Start of Entries provided

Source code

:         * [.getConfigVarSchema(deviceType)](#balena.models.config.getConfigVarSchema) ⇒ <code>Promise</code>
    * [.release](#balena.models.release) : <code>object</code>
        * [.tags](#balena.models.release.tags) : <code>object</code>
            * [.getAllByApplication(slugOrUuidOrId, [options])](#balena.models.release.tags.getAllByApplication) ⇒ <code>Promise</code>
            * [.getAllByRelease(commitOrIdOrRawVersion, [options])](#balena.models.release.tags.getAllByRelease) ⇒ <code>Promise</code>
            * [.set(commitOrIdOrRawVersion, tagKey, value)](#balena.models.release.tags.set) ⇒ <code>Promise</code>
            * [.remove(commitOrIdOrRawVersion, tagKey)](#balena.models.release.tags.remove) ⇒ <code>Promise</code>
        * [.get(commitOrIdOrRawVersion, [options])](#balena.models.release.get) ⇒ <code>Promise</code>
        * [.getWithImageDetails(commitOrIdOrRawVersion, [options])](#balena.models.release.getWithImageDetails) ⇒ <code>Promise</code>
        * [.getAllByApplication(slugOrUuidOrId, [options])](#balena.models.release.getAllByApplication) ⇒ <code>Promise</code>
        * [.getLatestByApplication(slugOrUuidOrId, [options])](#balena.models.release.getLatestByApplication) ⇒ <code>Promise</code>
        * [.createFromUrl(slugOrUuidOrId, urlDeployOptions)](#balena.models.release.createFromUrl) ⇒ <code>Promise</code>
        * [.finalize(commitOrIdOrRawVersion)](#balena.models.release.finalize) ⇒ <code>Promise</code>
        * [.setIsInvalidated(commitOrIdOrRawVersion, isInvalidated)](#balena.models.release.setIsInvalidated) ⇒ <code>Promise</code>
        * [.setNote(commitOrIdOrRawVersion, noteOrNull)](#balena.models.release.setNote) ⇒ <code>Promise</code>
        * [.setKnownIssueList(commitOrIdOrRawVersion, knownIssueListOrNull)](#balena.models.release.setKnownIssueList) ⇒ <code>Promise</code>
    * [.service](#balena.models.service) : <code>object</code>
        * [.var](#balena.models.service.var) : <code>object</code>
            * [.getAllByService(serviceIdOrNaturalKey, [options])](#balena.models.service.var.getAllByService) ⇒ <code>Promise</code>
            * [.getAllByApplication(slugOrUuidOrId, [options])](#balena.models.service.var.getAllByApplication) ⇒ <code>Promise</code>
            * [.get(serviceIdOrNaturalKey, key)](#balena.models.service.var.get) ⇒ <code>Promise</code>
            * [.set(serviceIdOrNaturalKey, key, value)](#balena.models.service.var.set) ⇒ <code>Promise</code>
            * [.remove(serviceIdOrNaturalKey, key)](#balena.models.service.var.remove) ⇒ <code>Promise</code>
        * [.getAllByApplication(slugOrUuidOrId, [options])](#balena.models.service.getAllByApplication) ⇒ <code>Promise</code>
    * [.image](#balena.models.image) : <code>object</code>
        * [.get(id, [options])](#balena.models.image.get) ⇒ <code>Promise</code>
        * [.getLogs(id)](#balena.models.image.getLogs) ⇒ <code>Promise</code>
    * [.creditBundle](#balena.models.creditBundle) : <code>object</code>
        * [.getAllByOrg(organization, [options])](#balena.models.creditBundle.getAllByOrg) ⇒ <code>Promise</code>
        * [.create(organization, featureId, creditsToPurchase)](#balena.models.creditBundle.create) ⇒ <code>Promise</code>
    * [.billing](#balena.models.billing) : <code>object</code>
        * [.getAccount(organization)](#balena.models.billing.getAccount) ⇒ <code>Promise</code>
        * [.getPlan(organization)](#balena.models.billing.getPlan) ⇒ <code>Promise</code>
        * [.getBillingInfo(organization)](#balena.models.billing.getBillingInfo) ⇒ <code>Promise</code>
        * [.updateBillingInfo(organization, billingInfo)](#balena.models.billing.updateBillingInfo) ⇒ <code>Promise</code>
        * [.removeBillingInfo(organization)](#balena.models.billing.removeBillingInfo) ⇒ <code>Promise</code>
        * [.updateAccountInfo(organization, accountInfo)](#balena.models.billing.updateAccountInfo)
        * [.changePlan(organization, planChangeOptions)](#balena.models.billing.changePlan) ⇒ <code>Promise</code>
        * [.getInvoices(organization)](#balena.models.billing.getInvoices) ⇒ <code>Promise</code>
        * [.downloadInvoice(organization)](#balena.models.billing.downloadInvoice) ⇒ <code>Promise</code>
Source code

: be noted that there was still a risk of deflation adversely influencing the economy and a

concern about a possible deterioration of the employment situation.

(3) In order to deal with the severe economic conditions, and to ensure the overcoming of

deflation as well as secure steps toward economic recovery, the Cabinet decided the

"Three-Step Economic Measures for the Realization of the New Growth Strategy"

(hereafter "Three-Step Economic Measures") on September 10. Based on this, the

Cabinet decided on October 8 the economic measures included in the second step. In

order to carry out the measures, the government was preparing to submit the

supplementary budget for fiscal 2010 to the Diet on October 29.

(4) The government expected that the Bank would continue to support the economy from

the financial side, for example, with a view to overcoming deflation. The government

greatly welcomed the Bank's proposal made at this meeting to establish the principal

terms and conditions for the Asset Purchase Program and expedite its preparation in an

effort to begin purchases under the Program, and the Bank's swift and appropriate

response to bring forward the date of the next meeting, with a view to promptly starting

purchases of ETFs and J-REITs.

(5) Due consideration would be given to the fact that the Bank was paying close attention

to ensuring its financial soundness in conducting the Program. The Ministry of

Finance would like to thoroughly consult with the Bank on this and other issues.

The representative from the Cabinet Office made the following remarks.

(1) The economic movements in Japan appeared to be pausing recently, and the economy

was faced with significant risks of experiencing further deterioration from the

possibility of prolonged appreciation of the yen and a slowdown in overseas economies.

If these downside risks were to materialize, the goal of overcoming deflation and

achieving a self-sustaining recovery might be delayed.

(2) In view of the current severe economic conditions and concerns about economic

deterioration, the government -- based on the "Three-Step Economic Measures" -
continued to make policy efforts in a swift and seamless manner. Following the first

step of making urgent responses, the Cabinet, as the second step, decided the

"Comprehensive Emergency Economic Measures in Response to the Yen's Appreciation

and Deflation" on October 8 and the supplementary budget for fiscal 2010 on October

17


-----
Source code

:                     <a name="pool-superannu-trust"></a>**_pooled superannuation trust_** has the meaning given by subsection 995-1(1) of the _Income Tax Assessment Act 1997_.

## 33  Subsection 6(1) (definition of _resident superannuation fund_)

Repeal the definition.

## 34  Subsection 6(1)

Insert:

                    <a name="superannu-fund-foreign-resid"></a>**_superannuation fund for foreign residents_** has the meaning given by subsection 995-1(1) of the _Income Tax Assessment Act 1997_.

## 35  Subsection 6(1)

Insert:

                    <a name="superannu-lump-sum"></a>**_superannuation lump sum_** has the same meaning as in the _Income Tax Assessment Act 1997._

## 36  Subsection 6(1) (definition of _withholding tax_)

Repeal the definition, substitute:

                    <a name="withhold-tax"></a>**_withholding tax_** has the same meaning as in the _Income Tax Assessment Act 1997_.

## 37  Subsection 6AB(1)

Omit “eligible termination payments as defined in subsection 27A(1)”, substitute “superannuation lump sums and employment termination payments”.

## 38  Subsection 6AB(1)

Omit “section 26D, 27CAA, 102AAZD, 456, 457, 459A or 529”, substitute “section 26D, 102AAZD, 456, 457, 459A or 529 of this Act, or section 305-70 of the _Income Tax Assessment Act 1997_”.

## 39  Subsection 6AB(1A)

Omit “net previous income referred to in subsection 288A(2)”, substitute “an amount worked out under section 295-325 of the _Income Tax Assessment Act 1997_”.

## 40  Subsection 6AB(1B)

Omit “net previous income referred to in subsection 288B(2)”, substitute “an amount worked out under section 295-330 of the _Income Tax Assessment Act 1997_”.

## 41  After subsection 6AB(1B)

End of Entries provided

- Work to complete -
From the very first line of the data through the line with "[.tags](#balena.models.release.tags) : <code>object</code>" in it, please reproduce each line exactly and output nothing more.

- Worked solution -
Source code

:         * [.getConfigVarSchema(deviceType)](#balena.models.config.getConfigVarSchema) ⇒ <code>Promise</code>
    * [.release](#balena.models.release) : <code>object</code>
        * [.tags](#balena.models.release.tags) : <code>object</code>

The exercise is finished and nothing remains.